Work to be completed —
Each entry in the block below needs to be copied out exactly.

Start of Extracted information

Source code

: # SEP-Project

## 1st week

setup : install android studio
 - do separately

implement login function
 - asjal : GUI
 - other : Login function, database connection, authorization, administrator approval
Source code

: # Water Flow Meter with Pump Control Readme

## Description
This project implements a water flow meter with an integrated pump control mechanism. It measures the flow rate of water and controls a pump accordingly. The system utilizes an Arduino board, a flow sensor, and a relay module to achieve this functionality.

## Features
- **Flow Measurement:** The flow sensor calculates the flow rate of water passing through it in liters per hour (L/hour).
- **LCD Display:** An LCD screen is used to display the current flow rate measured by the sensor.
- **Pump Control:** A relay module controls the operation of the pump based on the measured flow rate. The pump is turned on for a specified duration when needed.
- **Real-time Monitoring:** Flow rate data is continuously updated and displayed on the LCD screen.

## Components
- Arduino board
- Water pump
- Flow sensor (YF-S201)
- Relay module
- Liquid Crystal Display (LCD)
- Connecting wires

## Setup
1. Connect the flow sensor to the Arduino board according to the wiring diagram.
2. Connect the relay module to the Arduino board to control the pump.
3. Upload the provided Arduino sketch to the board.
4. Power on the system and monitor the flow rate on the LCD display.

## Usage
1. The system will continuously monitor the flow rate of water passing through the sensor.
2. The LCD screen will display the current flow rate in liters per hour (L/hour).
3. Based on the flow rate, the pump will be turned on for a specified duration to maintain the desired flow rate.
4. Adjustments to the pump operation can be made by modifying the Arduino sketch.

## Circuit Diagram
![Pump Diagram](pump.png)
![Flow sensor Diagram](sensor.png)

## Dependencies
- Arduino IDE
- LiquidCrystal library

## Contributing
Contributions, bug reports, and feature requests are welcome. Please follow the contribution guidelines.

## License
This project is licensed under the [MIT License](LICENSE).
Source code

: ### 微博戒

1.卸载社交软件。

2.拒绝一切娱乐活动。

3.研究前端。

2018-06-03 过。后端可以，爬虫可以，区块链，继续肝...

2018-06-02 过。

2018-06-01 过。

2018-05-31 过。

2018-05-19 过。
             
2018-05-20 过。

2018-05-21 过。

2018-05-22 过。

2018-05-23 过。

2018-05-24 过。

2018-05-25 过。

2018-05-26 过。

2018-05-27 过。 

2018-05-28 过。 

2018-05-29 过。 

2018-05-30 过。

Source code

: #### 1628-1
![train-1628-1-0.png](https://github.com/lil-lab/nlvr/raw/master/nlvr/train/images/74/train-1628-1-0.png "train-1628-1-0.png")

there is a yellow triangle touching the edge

End of Extracted information

Response for this exercise —
Source code

: # SEP-Project

## 1st week

setup : install android studio
 - do separately

implement login function
 - asjal : GUI
 - other : Login function, database connection, authorization, administrator approval
Source code

: # Water Flow Meter with Pump Control Readme

## Description
This project implements a water flow meter with an integrated pump control mechanism. It measures the flow rate of water and controls a pump accordingly. The system utilizes an Arduino board, a flow sensor, and a relay module to achieve this functionality.

## Features
- **Flow Measurement:** The flow sensor calculates the flow rate of water passing through it in liters per hour (L/hour).
- **LCD Display:** An LCD screen is used to display the current flow rate measured by the sensor.
- **Pump Control:** A relay module controls the operation of the pump based on the measured flow rate. The pump is turned on for a specified duration when needed.
- **Real-time Monitoring:** Flow rate data is continuously updated and displayed on the LCD screen.

## Components
- Arduino board
- Water pump
- Flow sensor (YF-S201)
- Relay module
- Liquid Crystal Display (LCD)
- Connecting wires

## Setup
1. Connect the flow sensor to the Arduino board according to the wiring diagram.
2. Connect the relay module to the Arduino board to control the pump.
3. Upload the provided Arduino sketch to the board.
4. Power on the system and monitor the flow rate on the LCD display.

## Usage
1. The system will continuously monitor the flow rate of water passing through the sensor.
2. The LCD screen will display the current flow rate in liters per hour (L/hour).
3. Based on the flow rate, the pump will be turned on for a specified duration to maintain the desired flow rate.
4. Adjustments to the pump operation can be made by modifying the Arduino sketch.

## Circuit Diagram
![Pump Diagram](pump.png)
![Flow sensor Diagram](sensor.png)

## Dependencies
- Arduino IDE
- LiquidCrystal library

## Contributing
Contributions, bug reports, and feature requests are welcome. Please follow the contribution guidelines.

## License
This project is licensed under the [MIT License](LICENSE).
Source code

: ### 微博戒

1.卸载社交软件。

2.拒绝一切娱乐活动。

3.研究前端。

2018-06-03 过。后端可以，爬虫可以，区块链，继续肝...

2018-06-02 过。

2018-06-01 过。

2018-05-31 过。

2018-05-19 过。
             
2018-05-20 过。

2018-05-21 过。

2018-05-22 过。

2018-05-23 过。

2018-05-24 过。

2018-05-25 过。

2018-05-26 过。

2018-05-27 过。 

2018-05-28 过。 

2018-05-29 过。 

2018-05-30 过。

Source code

: #### 1628-1
![train-1628-1-0.png](https://github.com/lil-lab/nlvr/raw/master/nlvr/train/images/74/train-1628-1-0.png "train-1628-1-0.png")

there is a yellow triangle touching the edge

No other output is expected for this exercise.